• **Task a**: Reproduce exactly, line for line, the text read from the page in the record at the end. Leave the picture out of your answer.

• **Given passage**:
________________________
I am a different person to different people. Annoying to one. Talented to another. Quiet to few. Unknown to a lot. But who am I, to me?

Some people think I'm annoying, may it be because of how I look at people, may it be the so-called confidence they thought I always carry, may it be because I don't socialize with them, and I don't give a shit about their dramas, or maybe I am just annoying to them for no reason.

I am also a talented one to others. May it be because I am an academic achiever, a student leader, or someone they think who can do everything. They see me as someone who is talented and can do a lot of things. They see me as someone who is gifted with things such as my brain and skills.

And I am quite one to many. To them, I am a silent person who prefers observing and listening to people rather than talking. They see me as someone who prefers reading books with coffee rather than socializing with people. I am quiet to them because I don't talk a lot, I mostly ignore all their dramas and fuss. I tend to be quiet when everyone and everything is in chaos.

But who am I, to me? With those different personalities to different people, who am I, to me? I don't know who am I, to me. Am I really annoying? Or am I talented, or am I really a quiet person? With those several personalities, I've lost sight of who I am. I don't know who really am I.
________________________
• **Exercise input**:
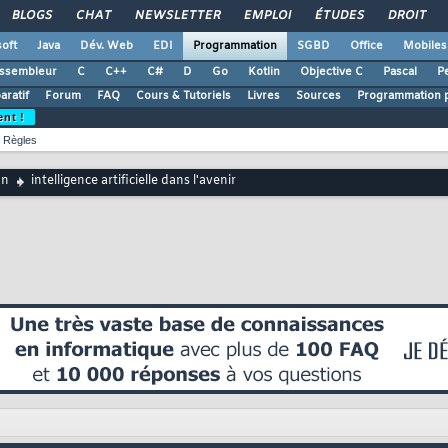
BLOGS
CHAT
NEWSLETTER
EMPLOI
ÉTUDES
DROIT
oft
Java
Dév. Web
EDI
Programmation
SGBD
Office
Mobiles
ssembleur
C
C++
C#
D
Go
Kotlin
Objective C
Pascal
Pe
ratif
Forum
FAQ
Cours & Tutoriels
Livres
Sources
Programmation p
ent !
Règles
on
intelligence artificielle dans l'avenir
________________________
• **Task b**: According to the essay, why do many people see the writer as quiet?

• **Answer a**:
BLOGS
CHAT
NEWSLETTER
EMPLOI
ÉTUDES
DROIT
oft
Java
Dév. Web
EDI
Programmation
SGBD
Office
Mobiles
ssembleur
C
C++
C#
D
Go
Kotlin
Objective C
Pascal
Pe
ratif
Forum
FAQ
Cours & Tutoriels
Livres
Sources
Programmation p
ent !
Règles
on
intelligence artificielle dans l'avenir

• **Answer b**: Because the writer doesn't talk a lot and mostly ignores all their dramas and fuss.